> [YOUR OBJECTIVE]: Once you reach the line containing "Scheme 2: Systematic dependence of", write out that line and every remaining line of the records exactly.

****************************************

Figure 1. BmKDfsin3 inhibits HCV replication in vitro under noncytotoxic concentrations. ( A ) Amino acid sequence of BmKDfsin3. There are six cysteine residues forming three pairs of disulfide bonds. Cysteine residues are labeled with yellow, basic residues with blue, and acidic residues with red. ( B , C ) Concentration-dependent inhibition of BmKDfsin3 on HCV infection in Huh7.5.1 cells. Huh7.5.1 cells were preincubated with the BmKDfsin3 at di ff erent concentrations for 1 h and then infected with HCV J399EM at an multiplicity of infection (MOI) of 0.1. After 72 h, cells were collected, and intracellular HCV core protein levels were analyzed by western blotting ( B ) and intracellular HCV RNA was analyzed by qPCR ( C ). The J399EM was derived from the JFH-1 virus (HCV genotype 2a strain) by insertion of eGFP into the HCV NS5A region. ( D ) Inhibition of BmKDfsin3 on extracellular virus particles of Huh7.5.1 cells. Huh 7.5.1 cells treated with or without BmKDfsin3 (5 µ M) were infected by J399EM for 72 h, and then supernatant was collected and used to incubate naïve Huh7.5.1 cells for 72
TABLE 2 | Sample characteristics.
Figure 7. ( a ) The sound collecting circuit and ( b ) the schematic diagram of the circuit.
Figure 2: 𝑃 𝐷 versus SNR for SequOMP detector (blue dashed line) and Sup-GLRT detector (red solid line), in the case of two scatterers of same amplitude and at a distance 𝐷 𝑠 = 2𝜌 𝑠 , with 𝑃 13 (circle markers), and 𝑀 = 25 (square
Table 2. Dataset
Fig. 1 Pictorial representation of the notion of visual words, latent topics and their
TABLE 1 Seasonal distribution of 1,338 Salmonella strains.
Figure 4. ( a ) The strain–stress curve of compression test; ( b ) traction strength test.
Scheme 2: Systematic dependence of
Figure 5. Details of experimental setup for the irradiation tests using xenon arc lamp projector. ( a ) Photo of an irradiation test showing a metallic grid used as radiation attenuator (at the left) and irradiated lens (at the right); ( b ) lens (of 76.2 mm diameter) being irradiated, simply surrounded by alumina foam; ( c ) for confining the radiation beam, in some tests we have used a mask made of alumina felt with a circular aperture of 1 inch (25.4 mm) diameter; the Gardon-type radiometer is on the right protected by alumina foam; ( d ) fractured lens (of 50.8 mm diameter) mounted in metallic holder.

****************************************

> [EXPECTED OUTPUT]:
Scheme 2: Systematic dependence of
Figure 5. Details of experimental setup for the irradiation tests using xenon arc lamp projector. ( a ) Photo of an irradiation test showing a metallic grid used as radiation attenuator (at the left) and irradiated lens (at the right); ( b ) lens (of 76.2 mm diameter) being irradiated, simply surrounded by alumina foam; ( c ) for confining the radiation beam, in some tests we have used a mask made of alumina felt with a circular aperture of 1 inch (25.4 mm) diameter; the Gardon-type radiometer is on the right protected by alumina foam; ( d ) fractured lens (of 50.8 mm diameter) mounted in metallic holder.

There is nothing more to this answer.